13 Doch Johanan, de zoon van Kareah, en alle oversten der heiren, die in het veld waren, kwamen tot Gedalia te Mizpa;
Johanán, hijo de Caree, y todos los capitanes de las tropas dispersas por el campo, vinieron a Godolías, a Masfá,
14 En zeiden tot hem: Weet gij wel, dat Baalis, de koning der kinderen Ammons, Ismael, den zoon van Nethanja, uitgezonden heeft, om u aan het leven te slaan? Maar Gedalia, de zoon van Ahikam, geloofde hen niet.

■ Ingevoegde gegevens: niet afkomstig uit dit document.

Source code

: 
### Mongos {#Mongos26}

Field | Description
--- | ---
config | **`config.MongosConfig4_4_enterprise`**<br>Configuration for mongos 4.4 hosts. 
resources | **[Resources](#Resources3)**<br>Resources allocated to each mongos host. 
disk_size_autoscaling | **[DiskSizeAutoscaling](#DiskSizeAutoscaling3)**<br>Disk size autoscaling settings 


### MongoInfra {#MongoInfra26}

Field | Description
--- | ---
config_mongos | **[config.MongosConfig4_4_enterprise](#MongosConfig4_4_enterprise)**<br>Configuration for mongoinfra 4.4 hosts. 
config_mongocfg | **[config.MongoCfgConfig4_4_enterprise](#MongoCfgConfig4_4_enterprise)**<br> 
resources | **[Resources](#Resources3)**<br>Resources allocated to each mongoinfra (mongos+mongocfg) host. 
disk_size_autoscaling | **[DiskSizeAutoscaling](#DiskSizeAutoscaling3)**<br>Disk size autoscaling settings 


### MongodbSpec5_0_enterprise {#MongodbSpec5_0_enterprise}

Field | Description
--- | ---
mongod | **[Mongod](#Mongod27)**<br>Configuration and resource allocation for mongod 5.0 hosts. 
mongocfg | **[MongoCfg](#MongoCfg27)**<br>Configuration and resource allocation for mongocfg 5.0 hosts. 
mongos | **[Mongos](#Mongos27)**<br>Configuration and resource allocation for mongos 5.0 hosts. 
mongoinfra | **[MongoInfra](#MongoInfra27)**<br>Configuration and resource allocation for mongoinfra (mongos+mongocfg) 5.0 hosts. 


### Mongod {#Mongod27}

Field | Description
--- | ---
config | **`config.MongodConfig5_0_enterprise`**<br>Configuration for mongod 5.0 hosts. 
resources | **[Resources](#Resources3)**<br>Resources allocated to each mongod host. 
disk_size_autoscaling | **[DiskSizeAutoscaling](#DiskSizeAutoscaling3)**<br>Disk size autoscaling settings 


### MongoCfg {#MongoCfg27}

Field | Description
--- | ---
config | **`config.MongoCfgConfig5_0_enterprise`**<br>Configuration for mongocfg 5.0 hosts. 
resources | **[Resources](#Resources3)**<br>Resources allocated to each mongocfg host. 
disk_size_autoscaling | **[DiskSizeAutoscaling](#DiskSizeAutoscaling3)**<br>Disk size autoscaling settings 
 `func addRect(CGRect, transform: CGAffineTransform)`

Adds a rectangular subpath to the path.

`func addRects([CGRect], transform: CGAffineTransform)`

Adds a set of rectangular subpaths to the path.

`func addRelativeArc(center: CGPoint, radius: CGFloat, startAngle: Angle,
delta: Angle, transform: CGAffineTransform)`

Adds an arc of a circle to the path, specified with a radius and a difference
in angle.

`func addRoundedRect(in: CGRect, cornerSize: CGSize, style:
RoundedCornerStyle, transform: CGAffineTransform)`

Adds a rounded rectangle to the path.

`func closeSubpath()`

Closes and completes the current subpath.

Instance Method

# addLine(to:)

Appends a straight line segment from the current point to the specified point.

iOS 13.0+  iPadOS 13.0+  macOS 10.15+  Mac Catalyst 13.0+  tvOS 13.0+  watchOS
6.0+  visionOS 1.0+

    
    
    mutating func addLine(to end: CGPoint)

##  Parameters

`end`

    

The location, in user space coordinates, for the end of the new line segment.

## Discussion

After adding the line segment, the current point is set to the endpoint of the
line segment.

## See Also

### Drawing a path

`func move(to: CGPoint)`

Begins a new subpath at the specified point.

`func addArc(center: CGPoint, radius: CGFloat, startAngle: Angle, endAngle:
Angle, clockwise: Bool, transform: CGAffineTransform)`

y le dijeron: “¿No sabes acaso que Baalís, rey de los hijos de Ammón, ha enviado a Ismael, hijo de Natanías, para quitarte la vida?” Pero Godolías, hijo de Ahicam, no les dio crédito.
15 Johanan nochtans, de zoon van Kareah, sprak tot Gedalia, in het verborgene, te Mizpa, zeggende: Laat mij toch henengaan, en Ismael, den zoon van Nethanja, slaan, en niemand zal het weten; waarom zou hij u aan het leven slaan, en gans Juda, die tot u vergaderd zijn, verstrooid worden, en het overblijfsel van Juda verloren gaan?
Entonces Johanán, hijo de Caree, dijo secretamente a Godolías en Masfá: “Yo iré y mataré a Ismael, hijo de Natanías, sin que nadie lo sepa. ¿Por qué ha de matarte él a ti, y han de dispersarse todos los judíos que se han congregado en torno tuyo? Sería la ruina del resto de Judá.”
16 Maar Gedalia, de zoon van Ahikam, zeide tot Johanan, den zoon van Kareah: Doe deze zaak niet, want gij spreekt vals van Ismael.
Mas Godolías, hijo de Ahicam, respondió a Johanán, hijo de Caree: “No hagas tal cosa; porque lo que dices de Ismael es falso.”